Levin: We formed this group about four years ago to focus on turning Business Intelligence into applications. For most customers today, BI is about building something from scratch. But, other major software categories have shifted to customizable business applications. So, we set out to do this on the Microsoft BI platform, SQL Server, with the user experience in Microsoft Office. Along the way, we discovered that customers want lots of their business applications to be more effective, useful and usable – and customers see performing key business processes in Office as the way to accomplish that. So, we’ve expanded the group’s charter to making Microsoft Office the preferred place for users to access business information and perform business processes. Both of our group’s announced products reflect this charter: Office Business Scorecard Manager for BI and a product code-named “Mendocino,” which we are co-developing with SAP, to bring business processes into Microsoft Office. We’re off to an exciting start with more to come.
PressPass: What differentiates Microsoft’s BI approach and solutions from other companies who’ve been successful in this market?
Levin: First is making BI an integral part of the Microsoft Office System – where people work and collaborate today. Customers consistently and emphatically say that this is what they want. Take the Office Business Scorecard Manager, which we’re launching, as a prime example. We’re delivering this very rich scorecarding application at a fraction of the cost of competing scorecard solutions. And it runs on SharePoint so it’s simple for decision-makers at all levels within an organization to build, manage and use scorecards. Collaborative BI is easy – SharePoint makes it easy to work with others, add other information, and even automatically notify users of changed information. It takes advantage of a company’s existing skills and technology investments so they get more value with less cost and time.

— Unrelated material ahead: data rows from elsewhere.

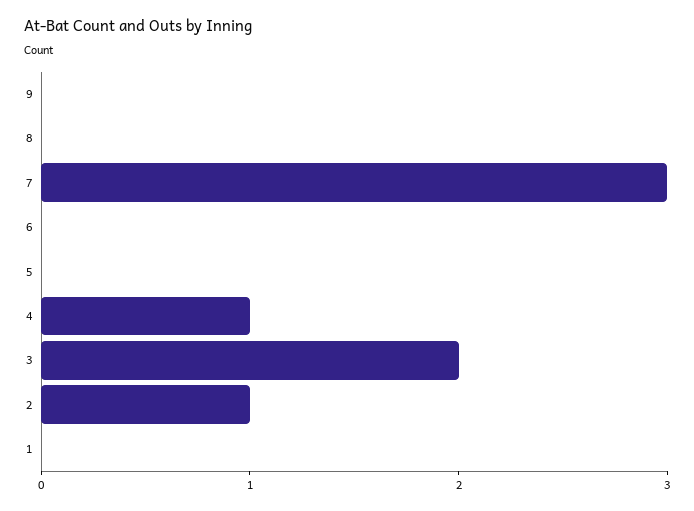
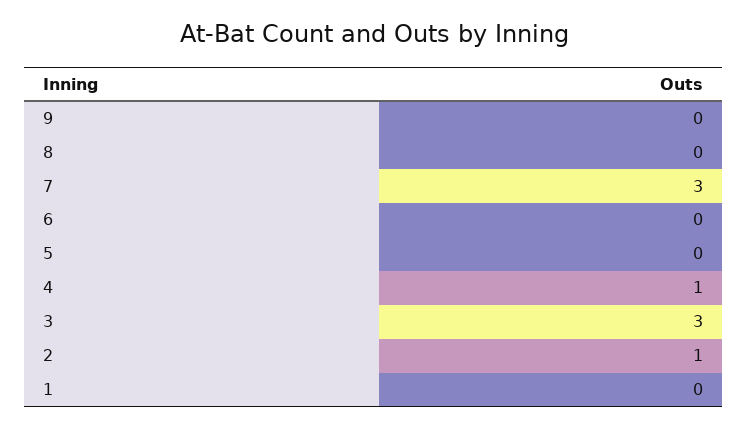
  {
    "9": 0,
    "8": 0,
    "7": 3,
    "6": 0,
    "5": 0,
    "4": 1,
-   "3": 2,
+   "3": 3,
    "2": 1,
    "1": 0
  }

PressPass: What benefit will Microsoft Dynamics customers receive from Microsoft Office Business Scorecard Manager 2005?
Levin: The combined capabilities of Microsoft Dynamics and Microsoft Office Business Scorecard Manager offer a comprehensive way for organizations to gain deeper contextual insight into what business drivers matter most to their business, helping the entire organization move forward with common purpose and direction. By taking advantage of “out-of-the-box” or available, straight-forward methods to move key financial, CRM and supply-chain data to Microsoft SQL Server Analysis Services cubes, Microsoft Dynamics customers can quickly take advantage of the rich key performance indicators and view that data in Microsoft Office Business Scorecard Manager 2005.
PressPass: What other investments is Microsoft making in BI?
Levin: Without getting into specifics, what we’ve announced today is not the end; we have more coming. Business Intelligence is not just a set of products. It is an activity or process that people in organizations do. We think it has been too hard to build business intelligence into the processes people follow when they make decisions. This is an area where we are continuing to make big investments. We think BI is an important area of expansion for Microsoft.